== OBJECTIVE 1 ==
Decide whether each statement about the image search API excerpt agrees with it, answering yes or no for (a), (b), and (c) and quoting the deciding words. (a) A request with no Authorization header gets a 401. (b) The POST /images/search request sends its queries as JSON. (c) Including fields[images]=name can make the response body larger.
== OBJECTIVE 2 ==
Write what comes next in the image search API documentation, picking up after its final sentence.

== SELECTED EXCERPT ==
If the Authorization
header is missing, 401
.
If the Authorization
header is invalid, 403
.
POST /images/search
Perform the equivalent of multiple GET /images{?infra,tags,name,is_default,limit}
requests within one request via
newline-delimited application/x-www-form-urlencoded
queries.
Request
Content-Type: application/x-www-form-urlencoded; boundary=NL
Authorization: basic ${BASE64_BASIC_AUTH}
infra=gce&tags=os:linux,group:stable,language_ruby:true&is_default=false&fields[images]=name&limit=1
infra=gce&tags=group:stable,language_ruby:true&is_default=false&fields[images]=name&limit=1
infra=gce&tags=language_ruby:true&is_default=false&fields[images]=name&limit=1
infra=gce&tags=os:linux&is_default=true&fields[images]=name&limit=1
Responses
If the request and auth are valid, noting that the above example includes
fields[images]=name
, which has the potential to reduce the response body size
substantially.

== Collected data entries ==

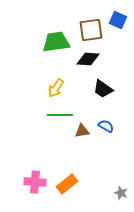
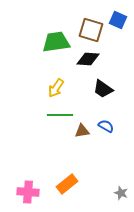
brown square: rotated 25 degrees clockwise
pink cross: moved 7 px left, 10 px down
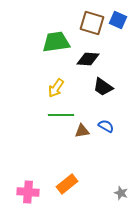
brown square: moved 1 px right, 7 px up
black trapezoid: moved 2 px up
green line: moved 1 px right
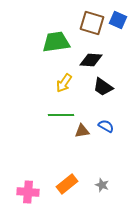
black diamond: moved 3 px right, 1 px down
yellow arrow: moved 8 px right, 5 px up
gray star: moved 19 px left, 8 px up
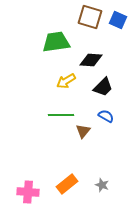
brown square: moved 2 px left, 6 px up
yellow arrow: moved 2 px right, 2 px up; rotated 24 degrees clockwise
black trapezoid: rotated 80 degrees counterclockwise
blue semicircle: moved 10 px up
brown triangle: moved 1 px right; rotated 42 degrees counterclockwise
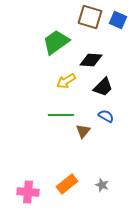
green trapezoid: rotated 28 degrees counterclockwise
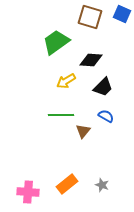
blue square: moved 4 px right, 6 px up
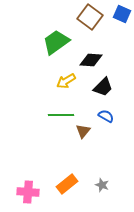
brown square: rotated 20 degrees clockwise
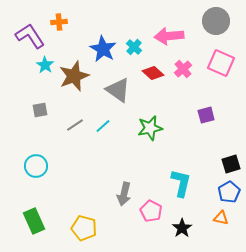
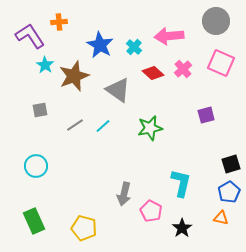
blue star: moved 3 px left, 4 px up
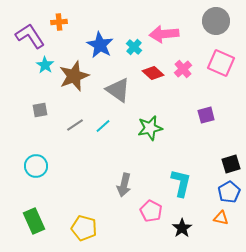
pink arrow: moved 5 px left, 2 px up
gray arrow: moved 9 px up
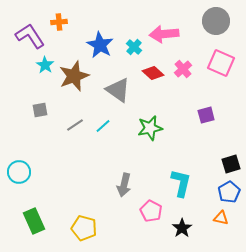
cyan circle: moved 17 px left, 6 px down
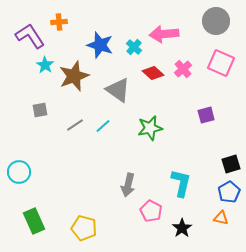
blue star: rotated 12 degrees counterclockwise
gray arrow: moved 4 px right
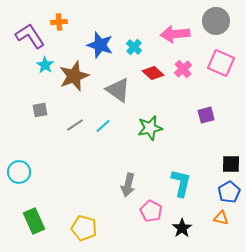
pink arrow: moved 11 px right
black square: rotated 18 degrees clockwise
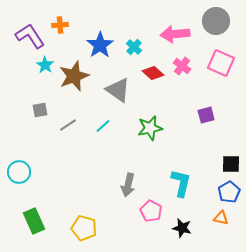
orange cross: moved 1 px right, 3 px down
blue star: rotated 20 degrees clockwise
pink cross: moved 1 px left, 3 px up; rotated 12 degrees counterclockwise
gray line: moved 7 px left
black star: rotated 24 degrees counterclockwise
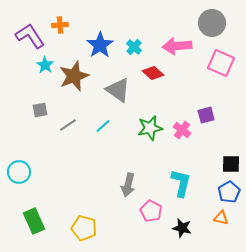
gray circle: moved 4 px left, 2 px down
pink arrow: moved 2 px right, 12 px down
pink cross: moved 64 px down
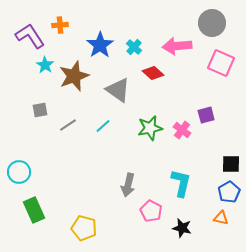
green rectangle: moved 11 px up
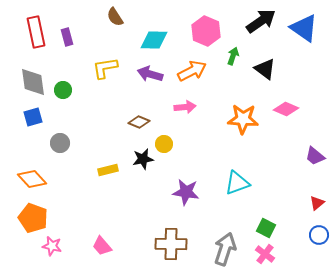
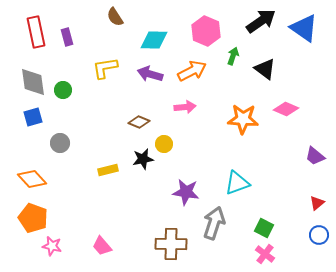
green square: moved 2 px left
gray arrow: moved 11 px left, 26 px up
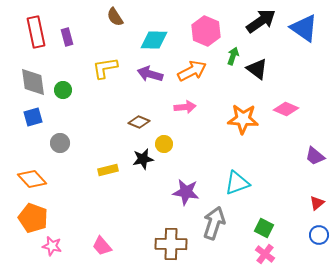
black triangle: moved 8 px left
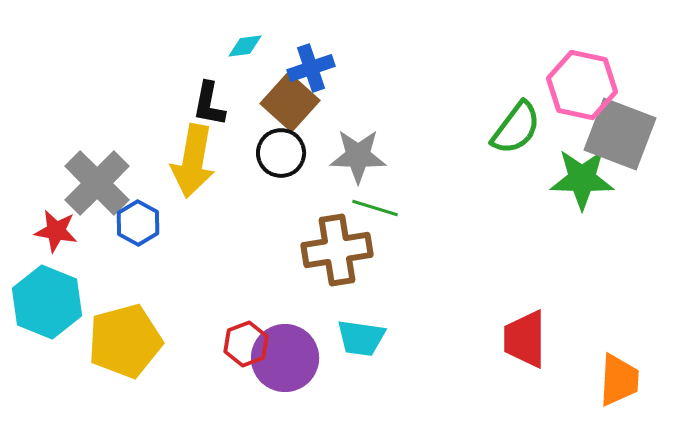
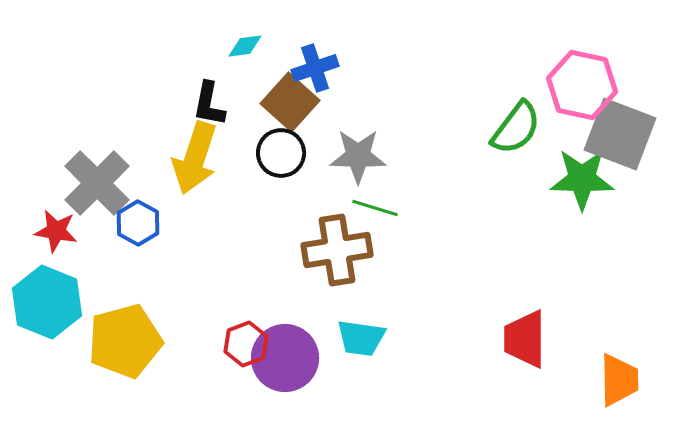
blue cross: moved 4 px right
yellow arrow: moved 2 px right, 3 px up; rotated 8 degrees clockwise
orange trapezoid: rotated 4 degrees counterclockwise
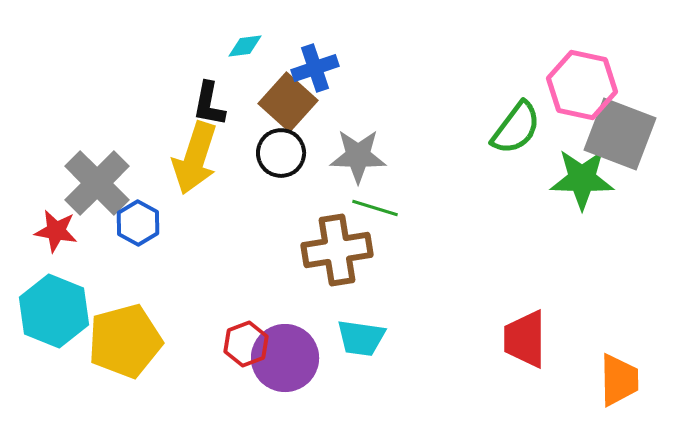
brown square: moved 2 px left
cyan hexagon: moved 7 px right, 9 px down
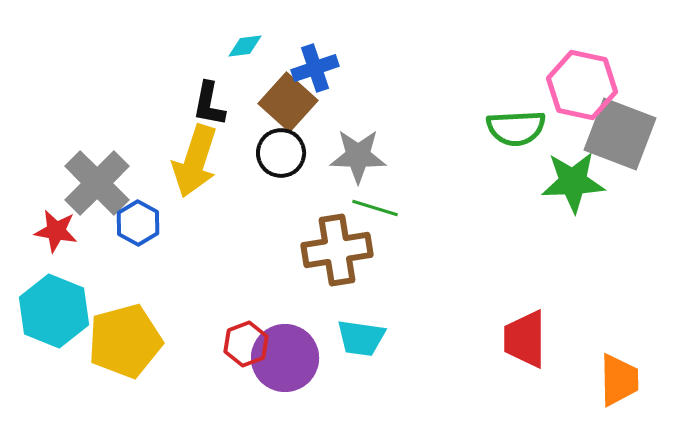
green semicircle: rotated 50 degrees clockwise
yellow arrow: moved 3 px down
green star: moved 9 px left, 3 px down; rotated 4 degrees counterclockwise
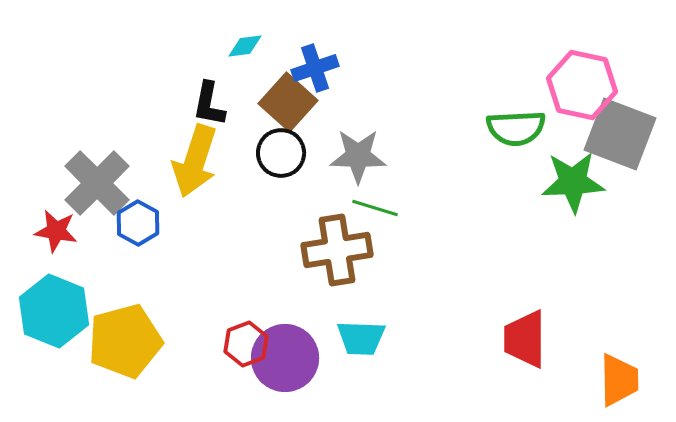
cyan trapezoid: rotated 6 degrees counterclockwise
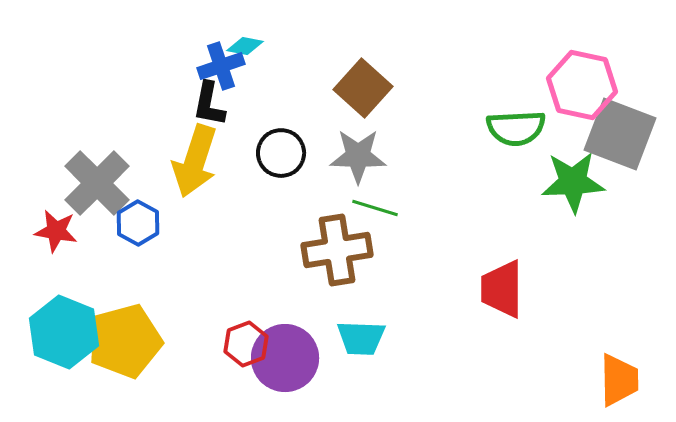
cyan diamond: rotated 18 degrees clockwise
blue cross: moved 94 px left, 2 px up
brown square: moved 75 px right, 14 px up
cyan hexagon: moved 10 px right, 21 px down
red trapezoid: moved 23 px left, 50 px up
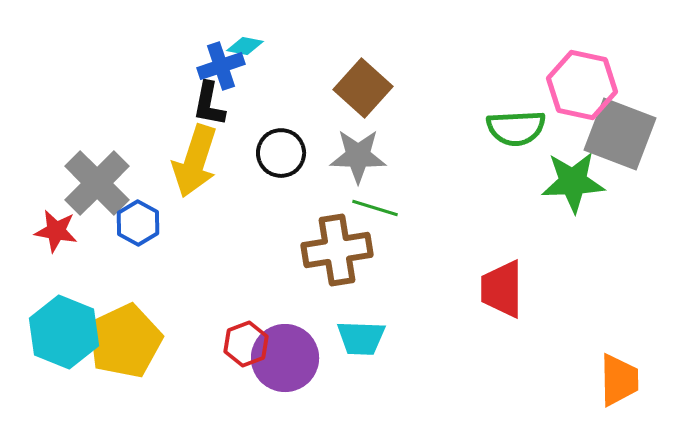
yellow pentagon: rotated 10 degrees counterclockwise
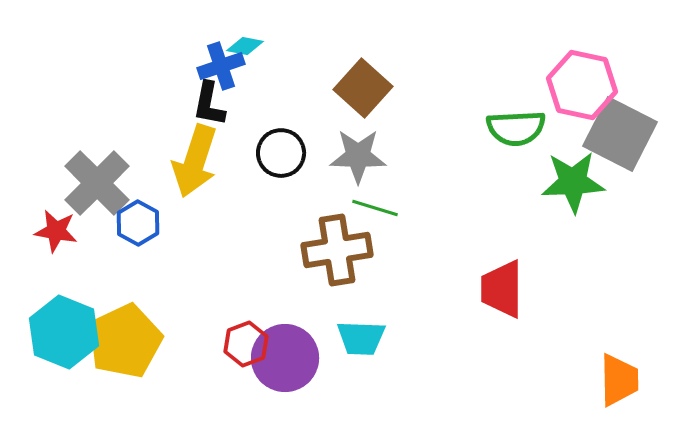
gray square: rotated 6 degrees clockwise
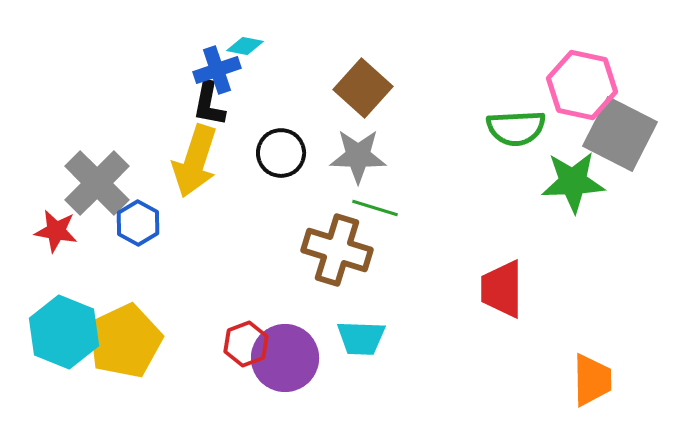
blue cross: moved 4 px left, 4 px down
brown cross: rotated 26 degrees clockwise
orange trapezoid: moved 27 px left
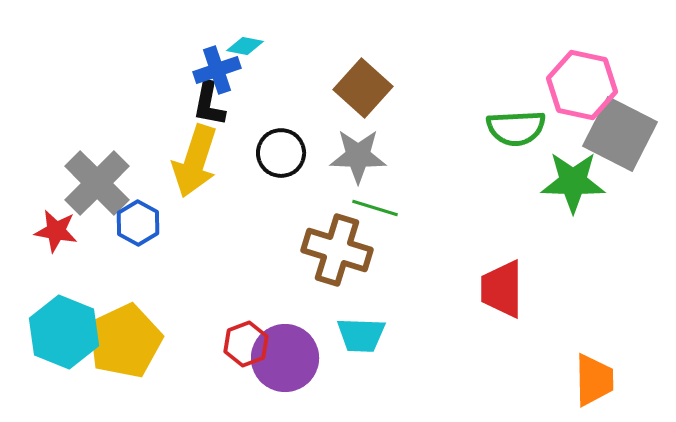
green star: rotated 4 degrees clockwise
cyan trapezoid: moved 3 px up
orange trapezoid: moved 2 px right
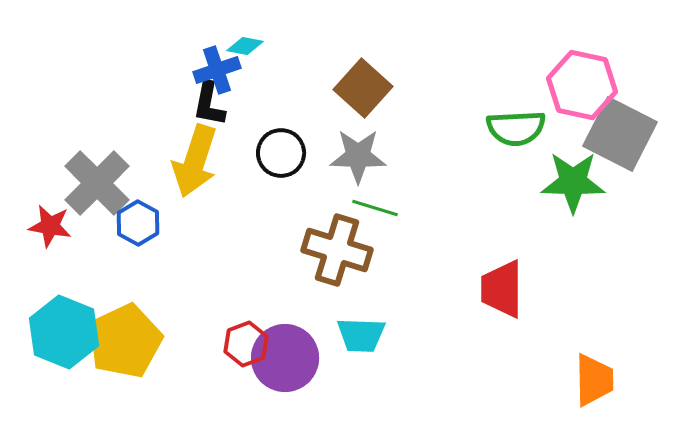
red star: moved 6 px left, 5 px up
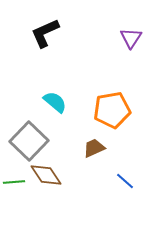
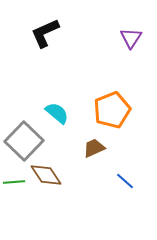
cyan semicircle: moved 2 px right, 11 px down
orange pentagon: rotated 12 degrees counterclockwise
gray square: moved 5 px left
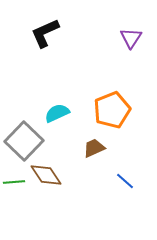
cyan semicircle: rotated 65 degrees counterclockwise
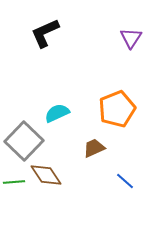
orange pentagon: moved 5 px right, 1 px up
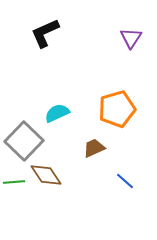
orange pentagon: rotated 6 degrees clockwise
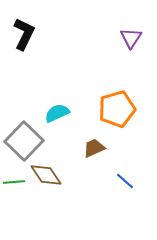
black L-shape: moved 21 px left, 1 px down; rotated 140 degrees clockwise
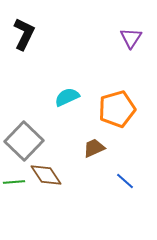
cyan semicircle: moved 10 px right, 16 px up
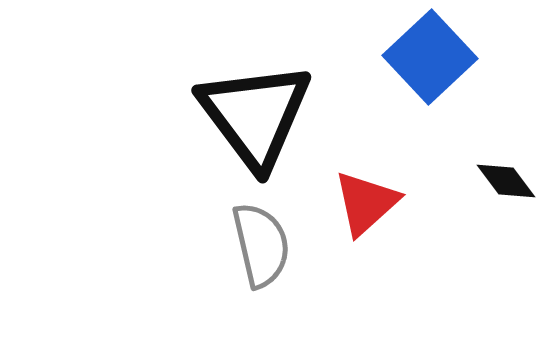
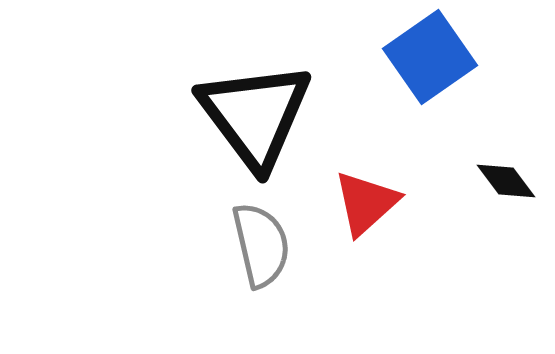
blue square: rotated 8 degrees clockwise
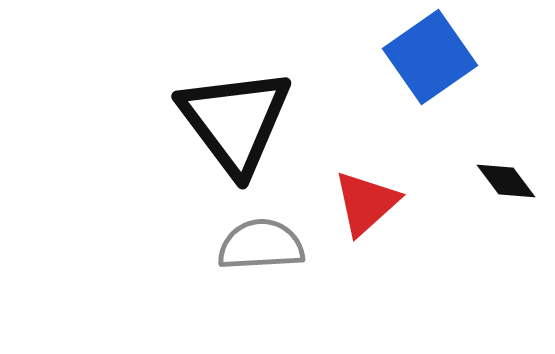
black triangle: moved 20 px left, 6 px down
gray semicircle: rotated 80 degrees counterclockwise
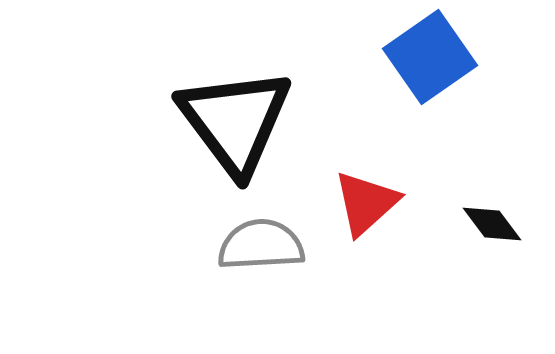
black diamond: moved 14 px left, 43 px down
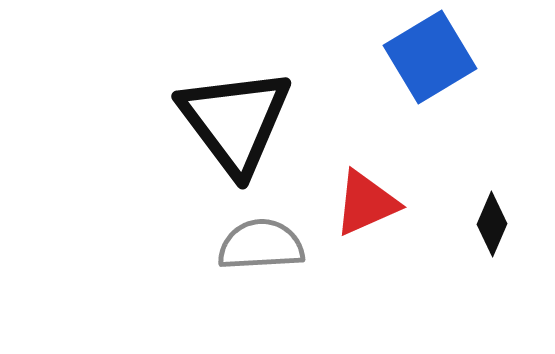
blue square: rotated 4 degrees clockwise
red triangle: rotated 18 degrees clockwise
black diamond: rotated 60 degrees clockwise
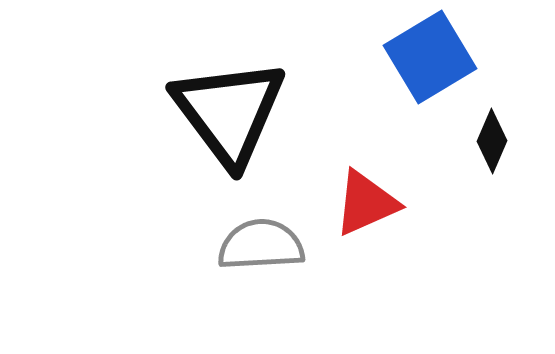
black triangle: moved 6 px left, 9 px up
black diamond: moved 83 px up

== TASK RESULT 1 ==
(a) Yes: "If the Authorization header is missing, 401"
(b) No: "newline-delimited application/x-www-form-urlencoded queries"
(c) No: "has the potential to reduce the response body size substantially"

== TASK RESULT 2 ==
HTTP/1.1 200 OK
Content-Type: application/json
{
"data": [
{
"name": "floo-flah-trusty-1438203722"
}
]
"meta": {
"limit": 1,
"matching_query": {
"infra": "gce",
"tags": {
"group": "stable",
"language_ruby": "true",
},
"is_default": false,
"limit": 1
}
}
}
If the request is invalid, 400
.
If the Authorization
header is missing, 401
.
If the Authorization
header is invalid, 403
.